Геракл поднялся и протянул руку к лицу перепуганного Филоктета. Конечности юноши задрожали, будто желая отряхнуть ногти с пальцев, когда Геракл правой ладонью нежно коснулся его маленького лба. Большой палец закрыл все лицо, от корня носа до подбородка. Было что-то теплое в этом прикосновении, и нежность прокатилась по телу Филоктета, дрожь, прервавшая дыхание, не без намека на удушье, которое, продлившись некоторое время, обещало по окончании глоток более свежего, резкого, сладкого воздуха, нежели тот, которым он дышал перед этим.

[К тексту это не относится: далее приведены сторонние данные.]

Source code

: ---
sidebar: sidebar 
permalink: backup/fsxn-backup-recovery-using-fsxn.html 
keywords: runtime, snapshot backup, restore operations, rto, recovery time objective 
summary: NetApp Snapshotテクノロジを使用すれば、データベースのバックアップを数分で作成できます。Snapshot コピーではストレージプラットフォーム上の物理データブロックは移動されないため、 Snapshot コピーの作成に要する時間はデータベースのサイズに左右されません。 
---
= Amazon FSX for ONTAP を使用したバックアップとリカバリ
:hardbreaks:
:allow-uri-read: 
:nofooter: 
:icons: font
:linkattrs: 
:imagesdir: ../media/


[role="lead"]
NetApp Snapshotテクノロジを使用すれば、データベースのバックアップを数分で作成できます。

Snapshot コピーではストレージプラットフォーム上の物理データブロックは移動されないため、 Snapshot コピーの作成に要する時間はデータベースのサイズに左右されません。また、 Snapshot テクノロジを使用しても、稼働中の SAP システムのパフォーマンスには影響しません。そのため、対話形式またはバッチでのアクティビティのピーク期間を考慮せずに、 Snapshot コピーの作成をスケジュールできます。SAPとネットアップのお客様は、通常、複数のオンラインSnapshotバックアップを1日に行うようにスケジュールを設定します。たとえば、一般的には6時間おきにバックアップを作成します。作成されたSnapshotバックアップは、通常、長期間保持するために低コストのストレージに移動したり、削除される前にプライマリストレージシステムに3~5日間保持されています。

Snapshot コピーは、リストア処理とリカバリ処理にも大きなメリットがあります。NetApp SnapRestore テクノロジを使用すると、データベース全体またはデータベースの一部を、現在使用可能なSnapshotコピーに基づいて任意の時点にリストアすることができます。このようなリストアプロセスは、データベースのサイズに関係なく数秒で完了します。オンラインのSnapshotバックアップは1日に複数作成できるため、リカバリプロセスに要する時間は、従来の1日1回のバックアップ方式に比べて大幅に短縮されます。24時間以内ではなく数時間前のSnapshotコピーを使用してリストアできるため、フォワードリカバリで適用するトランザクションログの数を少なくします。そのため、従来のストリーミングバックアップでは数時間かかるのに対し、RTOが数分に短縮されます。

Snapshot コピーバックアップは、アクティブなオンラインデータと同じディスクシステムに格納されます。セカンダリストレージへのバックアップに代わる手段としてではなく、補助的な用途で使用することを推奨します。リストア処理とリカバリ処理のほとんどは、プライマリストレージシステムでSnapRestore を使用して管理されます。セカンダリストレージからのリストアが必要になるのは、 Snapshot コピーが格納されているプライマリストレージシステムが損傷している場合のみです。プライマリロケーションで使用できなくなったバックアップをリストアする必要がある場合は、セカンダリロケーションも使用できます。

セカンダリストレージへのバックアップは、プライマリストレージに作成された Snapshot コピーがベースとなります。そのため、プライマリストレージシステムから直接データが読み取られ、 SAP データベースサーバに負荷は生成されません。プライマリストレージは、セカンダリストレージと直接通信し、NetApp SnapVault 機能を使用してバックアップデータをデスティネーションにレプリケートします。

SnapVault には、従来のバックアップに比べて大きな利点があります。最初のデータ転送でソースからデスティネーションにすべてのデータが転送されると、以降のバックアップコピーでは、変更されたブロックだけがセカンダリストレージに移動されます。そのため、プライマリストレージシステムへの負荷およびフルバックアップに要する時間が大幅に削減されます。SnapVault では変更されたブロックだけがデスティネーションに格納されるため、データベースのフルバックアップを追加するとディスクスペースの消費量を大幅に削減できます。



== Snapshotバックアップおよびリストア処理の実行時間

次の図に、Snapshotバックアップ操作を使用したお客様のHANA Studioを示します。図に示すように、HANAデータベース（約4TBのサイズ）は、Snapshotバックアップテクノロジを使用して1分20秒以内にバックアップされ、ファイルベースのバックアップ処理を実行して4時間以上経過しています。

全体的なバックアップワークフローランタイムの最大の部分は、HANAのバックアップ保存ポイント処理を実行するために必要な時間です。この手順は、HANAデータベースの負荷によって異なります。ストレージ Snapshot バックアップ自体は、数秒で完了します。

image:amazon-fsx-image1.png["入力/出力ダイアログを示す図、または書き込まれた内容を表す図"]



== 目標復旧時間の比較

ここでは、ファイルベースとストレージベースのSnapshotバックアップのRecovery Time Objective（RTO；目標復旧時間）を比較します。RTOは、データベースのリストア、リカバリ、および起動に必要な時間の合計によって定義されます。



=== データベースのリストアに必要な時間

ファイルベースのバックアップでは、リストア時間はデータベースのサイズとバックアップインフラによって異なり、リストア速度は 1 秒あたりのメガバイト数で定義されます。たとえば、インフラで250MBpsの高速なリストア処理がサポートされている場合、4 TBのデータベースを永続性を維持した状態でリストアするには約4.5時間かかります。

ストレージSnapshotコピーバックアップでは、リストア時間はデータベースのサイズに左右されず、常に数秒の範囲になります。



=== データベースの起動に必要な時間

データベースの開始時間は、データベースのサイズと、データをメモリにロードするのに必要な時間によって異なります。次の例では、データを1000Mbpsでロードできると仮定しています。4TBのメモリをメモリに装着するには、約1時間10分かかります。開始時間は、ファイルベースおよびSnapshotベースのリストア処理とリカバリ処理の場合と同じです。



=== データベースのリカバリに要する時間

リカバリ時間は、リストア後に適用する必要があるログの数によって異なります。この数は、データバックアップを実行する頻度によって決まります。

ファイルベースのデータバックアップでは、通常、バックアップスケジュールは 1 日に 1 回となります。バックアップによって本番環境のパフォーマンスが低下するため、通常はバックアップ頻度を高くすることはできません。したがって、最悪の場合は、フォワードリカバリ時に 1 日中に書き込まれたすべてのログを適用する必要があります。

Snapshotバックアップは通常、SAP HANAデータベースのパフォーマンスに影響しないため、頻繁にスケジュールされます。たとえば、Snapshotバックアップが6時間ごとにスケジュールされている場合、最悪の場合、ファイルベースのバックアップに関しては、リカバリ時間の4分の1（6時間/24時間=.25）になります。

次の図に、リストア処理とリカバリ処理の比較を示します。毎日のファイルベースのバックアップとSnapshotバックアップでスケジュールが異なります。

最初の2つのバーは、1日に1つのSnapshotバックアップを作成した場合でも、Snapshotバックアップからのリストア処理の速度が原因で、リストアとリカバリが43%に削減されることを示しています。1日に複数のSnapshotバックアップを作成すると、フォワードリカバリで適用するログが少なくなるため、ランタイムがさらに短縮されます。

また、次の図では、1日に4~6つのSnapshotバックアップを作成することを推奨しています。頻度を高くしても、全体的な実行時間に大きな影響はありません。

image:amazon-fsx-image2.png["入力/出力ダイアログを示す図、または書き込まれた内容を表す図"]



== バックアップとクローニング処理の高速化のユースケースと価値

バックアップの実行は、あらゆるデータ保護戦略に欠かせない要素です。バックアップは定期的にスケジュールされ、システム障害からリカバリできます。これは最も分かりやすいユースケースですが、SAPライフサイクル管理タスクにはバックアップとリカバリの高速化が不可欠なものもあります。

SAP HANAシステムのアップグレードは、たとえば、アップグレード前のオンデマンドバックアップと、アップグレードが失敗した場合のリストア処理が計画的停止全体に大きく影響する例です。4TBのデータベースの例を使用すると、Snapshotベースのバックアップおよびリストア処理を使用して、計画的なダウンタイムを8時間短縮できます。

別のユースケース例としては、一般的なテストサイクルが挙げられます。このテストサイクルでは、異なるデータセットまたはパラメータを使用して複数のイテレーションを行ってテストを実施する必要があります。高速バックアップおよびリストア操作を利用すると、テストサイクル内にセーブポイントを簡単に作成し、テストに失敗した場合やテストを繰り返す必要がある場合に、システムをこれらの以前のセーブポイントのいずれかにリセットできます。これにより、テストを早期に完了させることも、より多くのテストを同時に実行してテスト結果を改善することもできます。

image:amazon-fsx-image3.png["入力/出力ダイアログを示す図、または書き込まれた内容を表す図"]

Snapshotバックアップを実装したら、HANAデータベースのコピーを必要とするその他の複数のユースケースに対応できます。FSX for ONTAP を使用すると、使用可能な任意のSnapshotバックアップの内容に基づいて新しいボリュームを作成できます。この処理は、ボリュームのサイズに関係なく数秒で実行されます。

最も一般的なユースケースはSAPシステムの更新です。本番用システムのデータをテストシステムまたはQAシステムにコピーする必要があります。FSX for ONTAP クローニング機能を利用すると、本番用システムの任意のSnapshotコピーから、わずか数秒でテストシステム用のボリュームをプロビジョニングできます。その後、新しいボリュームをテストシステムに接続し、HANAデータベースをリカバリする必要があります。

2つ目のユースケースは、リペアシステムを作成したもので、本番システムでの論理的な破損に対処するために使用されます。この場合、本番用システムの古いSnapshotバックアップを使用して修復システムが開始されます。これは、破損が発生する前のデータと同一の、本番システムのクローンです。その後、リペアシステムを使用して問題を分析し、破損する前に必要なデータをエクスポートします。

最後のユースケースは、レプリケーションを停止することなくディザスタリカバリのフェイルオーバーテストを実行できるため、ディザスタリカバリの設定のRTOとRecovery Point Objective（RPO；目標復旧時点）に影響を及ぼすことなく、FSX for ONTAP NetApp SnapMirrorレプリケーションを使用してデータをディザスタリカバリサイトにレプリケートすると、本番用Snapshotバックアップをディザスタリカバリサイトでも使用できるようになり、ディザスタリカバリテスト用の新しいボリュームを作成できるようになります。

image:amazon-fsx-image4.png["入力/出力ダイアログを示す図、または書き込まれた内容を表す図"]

Утро просыпалось над поляной, бросая с высоты, сквозь густые кроны, пестрые пятна света. Геракл отнял руку и заковылял к костру. Он долго взбирался наверх. Из кучи выпадали толстые ветки, время от времени деревянная конструкция проваливалась, и вокруг смертного строения повисла густая пыль от перепрелой коры и древесной трухи. Геракл лег на вершину куба из веток и кивнул. Филоктет молча ударил кремень о кремень и поджег пропитанную смолой тряпку. Факел затрепетал, извергая, казалось, больше дыма и гари, нежели света и огня.
«Имеет ли человек право определять срок своей смерти? Не следует ли принимать подобное решение другому, обитающему вне его существа?» – пронеслось в голове Филоктета. И только теперь юношу охватило сомнение в праведности их дела; уговор, по которому он должен был сжечь человека, вдруг показался ему отвратительным, и он готов был отказаться от него даже ценой утраты обещанного подарка.